■ What the task asks
Rewrite the lines that start with the one containing "51: (391, 271)" and end with the one containing "40: (12, 29)", replacing "(505, 310)" with "(505, 312)" and keeping everything else the same. Leave the pictures out of your answer.

■ The data
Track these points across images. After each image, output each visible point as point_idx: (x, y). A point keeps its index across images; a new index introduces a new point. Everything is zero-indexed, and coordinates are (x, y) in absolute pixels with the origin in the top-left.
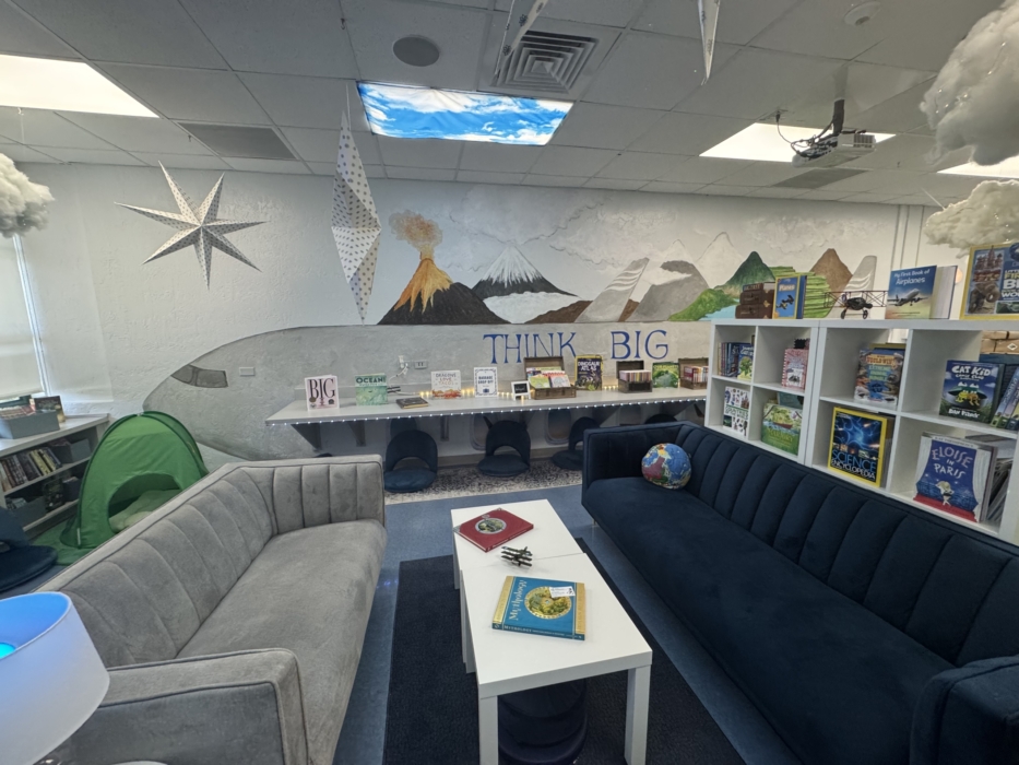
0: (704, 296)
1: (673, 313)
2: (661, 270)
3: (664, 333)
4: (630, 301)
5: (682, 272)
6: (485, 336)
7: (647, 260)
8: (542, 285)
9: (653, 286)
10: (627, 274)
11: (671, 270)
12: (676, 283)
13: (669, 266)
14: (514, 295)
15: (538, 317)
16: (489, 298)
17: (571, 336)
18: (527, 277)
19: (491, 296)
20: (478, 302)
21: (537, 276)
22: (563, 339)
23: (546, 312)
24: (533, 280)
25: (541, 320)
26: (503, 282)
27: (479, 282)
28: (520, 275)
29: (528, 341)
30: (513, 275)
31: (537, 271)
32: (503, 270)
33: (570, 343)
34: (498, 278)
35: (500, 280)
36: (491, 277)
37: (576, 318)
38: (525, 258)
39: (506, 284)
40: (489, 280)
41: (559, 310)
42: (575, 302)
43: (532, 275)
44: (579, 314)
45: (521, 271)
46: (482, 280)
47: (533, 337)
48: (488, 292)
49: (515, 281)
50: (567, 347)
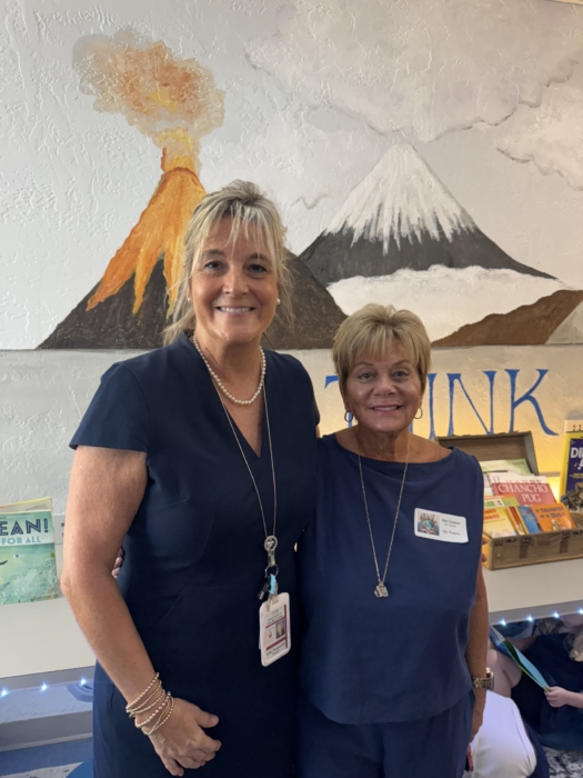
6: (330, 379)
8: (474, 249)
15: (462, 329)
16: (343, 281)
17: (538, 375)
18: (439, 227)
19: (347, 276)
20: (315, 290)
21: (463, 226)
22: (517, 385)
23: (480, 318)
24: (454, 234)
25: (469, 339)
26: (380, 239)
27: (318, 238)
28: (423, 221)
29: (434, 391)
30: (404, 221)
31: (463, 211)
32: (380, 207)
33: (533, 395)
34: (367, 228)
35: (372, 234)
36: (350, 224)
37: (552, 332)
38: (436, 176)
39: (386, 246)
40: (345, 232)
41: (513, 312)
42: (549, 293)
43: (452, 222)
44: (559, 323)
45: (426, 211)
46: (326, 234)
47: (447, 381)
48: (340, 266)
49: (410, 238)
50: (527, 403)
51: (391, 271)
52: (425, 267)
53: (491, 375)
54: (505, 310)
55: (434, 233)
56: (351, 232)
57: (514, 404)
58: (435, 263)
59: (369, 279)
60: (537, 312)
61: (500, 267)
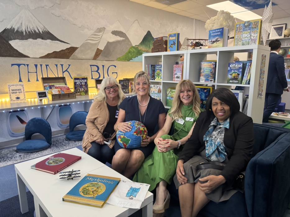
0: (131, 50)
1: (118, 57)
2: (111, 34)
3: (115, 66)
4: (98, 49)
5: (121, 37)
6: (12, 65)
7: (104, 28)
8: (48, 36)
9: (108, 42)
10: (95, 35)
11: (116, 35)
12: (118, 42)
13: (115, 33)
14: (30, 40)
15: (48, 54)
16: (13, 41)
17: (68, 66)
18: (38, 30)
19: (14, 39)
20: (5, 42)
21: (45, 30)
22: (63, 68)
23: (52, 52)
24: (43, 32)
25: (50, 57)
26: (22, 31)
27: (5, 29)
28: (34, 28)
29: (42, 69)
30: (28, 28)
31: (44, 27)
32: (21, 23)
33: (68, 70)
34: (18, 28)
35: (20, 30)
36: (13, 27)
37: (70, 56)
38: (36, 18)
39: (24, 33)
40: (12, 29)
41: (60, 51)
42: (69, 47)
43: (41, 29)
44: (72, 54)
45: (34, 26)
46: (7, 28)
47: (45, 66)
48: (12, 37)
49: (31, 32)
50: (66, 72)
51: (27, 39)
52: (36, 39)
53: (57, 65)
54: (58, 50)
55: (37, 31)
56: (14, 29)
57: (63, 72)
58: (38, 38)
59: (21, 40)
60: (66, 51)
61: (55, 40)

■ Written solution
51: (391, 271)
52: (425, 267)
53: (491, 375)
54: (505, 312)
55: (434, 233)
56: (351, 232)
57: (514, 404)
58: (435, 263)
59: (369, 279)
60: (537, 312)
61: (500, 267)
0: (131, 50)
1: (118, 57)
2: (111, 34)
3: (115, 66)
4: (98, 49)
5: (121, 37)
6: (12, 65)
7: (104, 28)
8: (48, 36)
9: (108, 42)
10: (95, 35)
11: (116, 35)
12: (118, 42)
13: (115, 33)
14: (30, 40)
15: (48, 54)
16: (13, 41)
17: (68, 66)
18: (38, 30)
19: (14, 39)
20: (5, 42)
21: (45, 30)
22: (63, 68)
23: (52, 52)
24: (43, 32)
25: (50, 57)
26: (22, 31)
27: (5, 29)
28: (34, 28)
29: (42, 69)
30: (28, 28)
31: (44, 27)
32: (21, 23)
33: (68, 70)
34: (18, 28)
35: (20, 30)
36: (13, 27)
37: (70, 56)
38: (36, 18)
39: (24, 33)
40: (12, 29)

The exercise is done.